In [None]:
import numpy as np
import pandas as pd
import matplotlib.pyplot as plt

# Useful sklearn imports
from sklearn.linear_model import LogisticRegression
from sklearn.metrics import (
    accuracy_score,
    confusion_matrix,
)
from sklearn.preprocessing import LabelEncoder, StandardScaler
from sklearn.datasets import fetch_openml

# Logistic regression

## Data loading and exploration

In [None]:
# Data for logistic regression
def real_data_logistic():
    # We will load the Titanic dataset form openml
    try:
        titanic_data = fetch_openml(
            name="titanic",
            version=1,
            as_frame=True
        )
        df_titanic = titanic_data.frame.drop('body', axis=1)
    except Exception as e:
        print(f"Error loading Titanic dataset: {e}.")

    # Features
    X_titanic = df_titanic.drop('survived', axis=1)
    # Target variable
    y_titanic = df_titanic['survived']

    return X_titanic, y_titanic

### Get real data for logistic regression

In [None]:
X, y = real_data_logistic()

### Explore the data, visualizing it, etc.

In [None]:
# What type of data do we have?
print('X data types:')
print(X.dtypes)
print('\n')
print('y data types:')
print(y.dtypes)

In [None]:
X.head()

In [None]:
# Convert categorical variables to dummies
X = pd.get_dummies(
    X,
    columns=['sex','embarked'],
    drop_first=True)


In [None]:
X.head()

In [None]:
# Let's encode the categorical variables
def encode_categorical(X):
    # Select the categorical columns
    cat_cols = X.select_dtypes(include=['object']).columns
    print(f'Categorical columns: {cat_cols}')
    
    # Create a label encoder object
    le = LabelEncoder()

    # Apply the label encoder to each column
    for col in cat_cols:
        X[col] = le.fit_transform(X[col])

    return X


# The rest, simply encode
X_encoded = encode_categorical(X)

In [None]:
X_encoded.head()

In [None]:
# Drop NaN values
X_features = X_encoded.dropna()
y_target = y.loc[X_features.index]

## Fit a logistic regression model

In [None]:
# Define a Logistic Regression model
???

# MLE fitting
???

In [None]:
# Look at the coefficients
print('Model coefficients:')
print(model_logistic.coef_)
print('Model intercept:')
print(model_logistic.intercept_)
print('Model classes:')
print(model_logistic.classes_)
print('Model number of iterations:')
print(model_logistic.n_iter_)
print('Model score:')
print(model_logistic.score(X_features, y_target))

In [None]:
# Evaluate the model
y_pred_logistic = model_logistic.predict(X_features)
y_pred_proba_logistic = model_logistic.predict_proba(X_features)[:, 1]  # Probabilities for ROC AUC

print("--- Logistic Regression (Titanic Dataset) ---")
print("Accuracy:", accuracy_score(y_target, y_pred_logistic))
print("Confusion Matrix:\n", confusion_matrix(y_target, y_pred_logistic))
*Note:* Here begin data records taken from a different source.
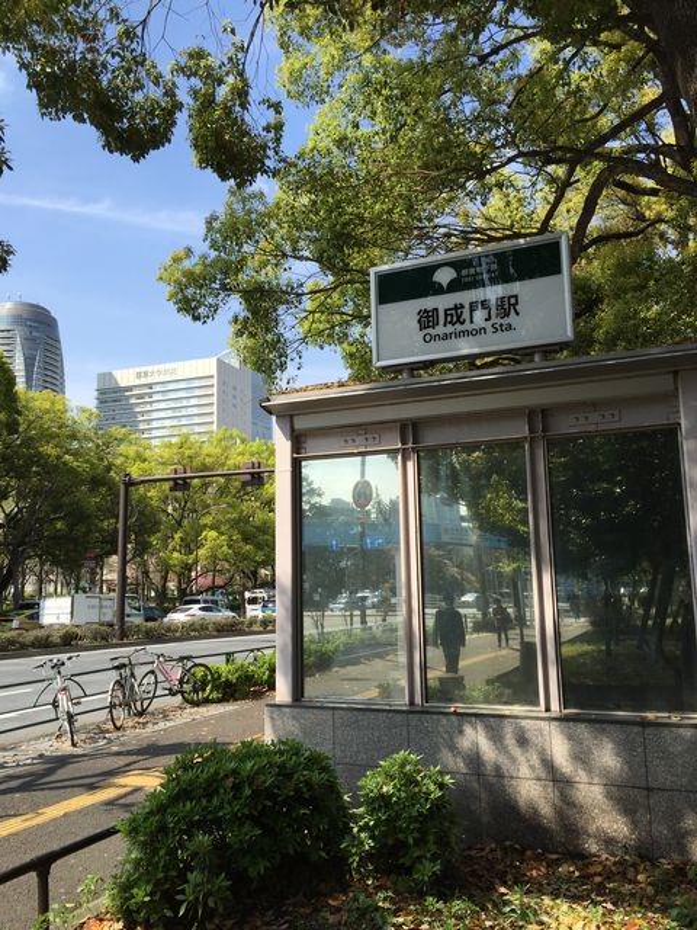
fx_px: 779
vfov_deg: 61.7
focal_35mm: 29
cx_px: 348
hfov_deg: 48.2
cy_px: 465
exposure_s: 1/1412
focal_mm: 4.15
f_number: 2.2
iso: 32
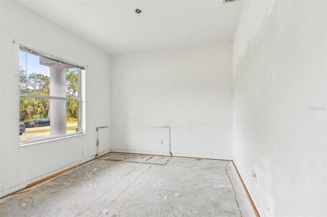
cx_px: 164
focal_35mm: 17
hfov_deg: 93.3
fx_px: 154
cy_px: 108
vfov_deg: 70.3
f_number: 8
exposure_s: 1/125
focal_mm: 17
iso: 400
# Multinomial logistic regression

## Data loading and exploration

In [None]:
def real_data_multinomial():
    # Load the Iris dataset
    from sklearn.datasets import load_iris
    iris_data = load_iris()
    df_iris = pd.DataFrame(data=iris_data.data, columns=iris_data.feature_names)
    df_iris['target'] = iris_data.target  # 0, 1, or 2

    # Features
    X_iris = df_iris.drop('target', axis=1)
    # No need for significant preprocessing here, but good practice to scale
    scaler = StandardScaler()
    X_iris_scaled = scaler.fit_transform(X_iris) #scale the data
    # Target variable
    y_iris = df_iris['target']

    return X_iris_scaled, y_iris, iris_data.feature_names, iris_data.target_names

### Get real data for multinomial regression

In [None]:
X, y, feature_names, target_name = real_data_multinomial()

### Feel free to explore the data, visualizing it, etc.

In [None]:
# What type of data do we have?
print('X with features={}'.format(feature_names))
print(X)

In [None]:
print('y with target={}'.format(target_name))
print(y)

## Fit a multinomial regression model

In [None]:
# Define a multinomial logistic regression
model_multinomial = LogisticRegression(
    ???
)

# Fit the model
model_multinomial.fit(
    ???
)

In [None]:
# Evaluate the model
y_pred_multinomial = model_multinomial.predict(X)
print("\n--- Multinomial Logistic Regression (Iris Dataset) ---")
print("Accuracy:", accuracy_score(y, y_pred_multinomial))
print("Confusion Matrix:\n", confusion_matrix(y, y_pred_multinomial))